You can also learn more about end-to-end analysis with machine learning in this article.

Deconvolution projects developed at E5b

Project-specific deconvolution algorithms have been developed at E5b, some of which are publicly available.


The Dortmund Spectrum Estimation Algorithm is a method for the reconstruction of spectra in which the deconvolution is conceived as a multinomial classification problem.


Funfolding has been developed specifically for deconvolution of IceCube data. Funfolding is a Python library in which several algorithms are implemented, among others the Blob/Run Likelihood Unfolding Algorithm. Main features are "likelihood-based unfolding techniques and decision tree-based binning". You can find this project at GitHub.

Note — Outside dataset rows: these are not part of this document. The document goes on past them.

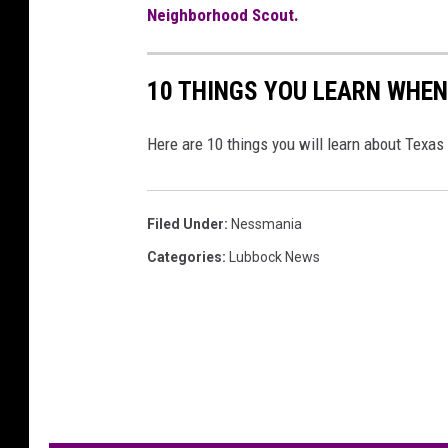
Neighborhood Scout.
10 THINGS YOU LEARN WHEN
Here are 10 things you will learn about Texas
Filed Under
:
Nessmania
Categories
:
Lubbock News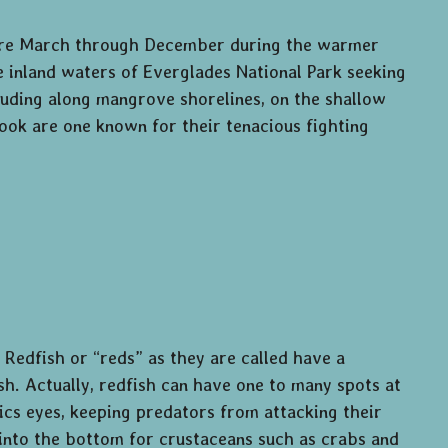
 are March through December during the warmer
e inland waters of Everglades National Park seeking
luding along mangrove shorelines, on the shallow
 snook are one known for their tenacious fighting
 Redfish or “reds” as they are called have a
fish. Actually, redfish can have one to many spots at
mics eyes, keeping predators from attacking their
into the bottom for crustaceans such as crabs and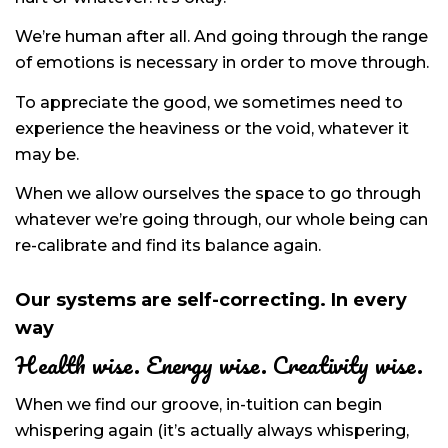
We’re human after all. And going through the range
of emotions is necessary in order to move through.
To appreciate the good, we sometimes need to
experience the heaviness or the void, whatever it
may be.
When we allow ourselves the space to go through
whatever we’re going through, our whole being can
re-calibrate and find its balance again.
Our systems are self-correcting. In every
way
Health wise. Energy wise. Creativity wise.
When we find our groove, in-tuition can begin
whispering again (it’s actually always whispering,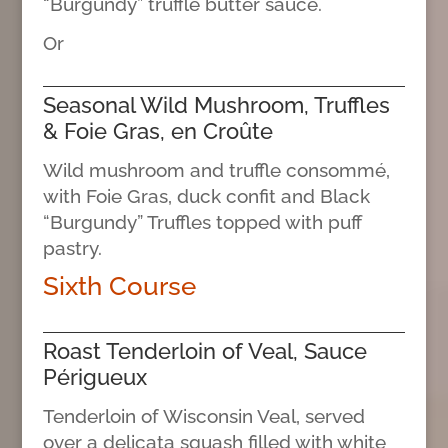
“Burgundy” truffle butter sauce.
Or
Seasonal Wild Mushroom, Truffles
& Foie Gras, en Croûte
Wild mushroom and truffle consommé,
with Foie Gras, duck confit and Black
“Burgundy” Truffles topped with puff
pastry.
Sixth Course
Roast Tenderloin of Veal, Sauce
Périgueux
Tenderloin of Wisconsin Veal, served
over a delicata squash filled with white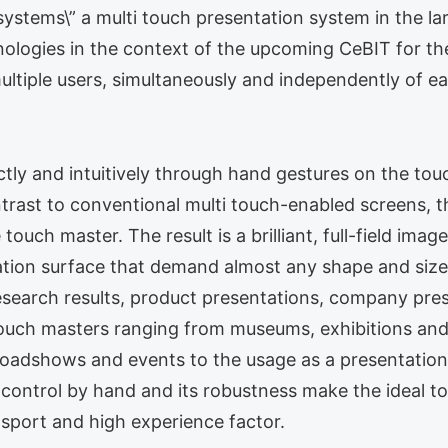
ystems\” a multi touch presentation system in the la
ogies in the context of the upcoming CeBIT for the 
ultiple users, simultaneously and independently of e
ctly and intuitively through hand gestures on the tou
rast to conventional multi touch-enabled screens, th
 touch master. The result is a brilliant, full-field im
tion surface that demand almost any shape and size a
research results, product presentations, company pres
f touch masters ranging from museums, exhibitions a
 roadshows and events to the usage as a presentation
e control by hand and its robustness make the ideal 
ansport and high experience factor.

TRUEE (Time-dependent Regularized Unfolding for Economics and Engineering problems) is a new software package for numerical solution of inverse problems (unfolding). The algorithm is based on the application RUN (Regularized UNfolding) written in FORTRAN 77. The deconvolution algorithm was used in the analysis in experiments of particle and astroparticle physics and was characterized by particularly stable results and reliable uncertainties. Nowadays, besides FORTRAN, the C++ programming language is widely used in analysis programs in various research areas. Therefore, the C++ deconvolution program TRUEE was developed, which contains the RUN algorithm and additional extensions, which allow a comfortable and user-friendly application. The results of TRUEE and RUN are identical.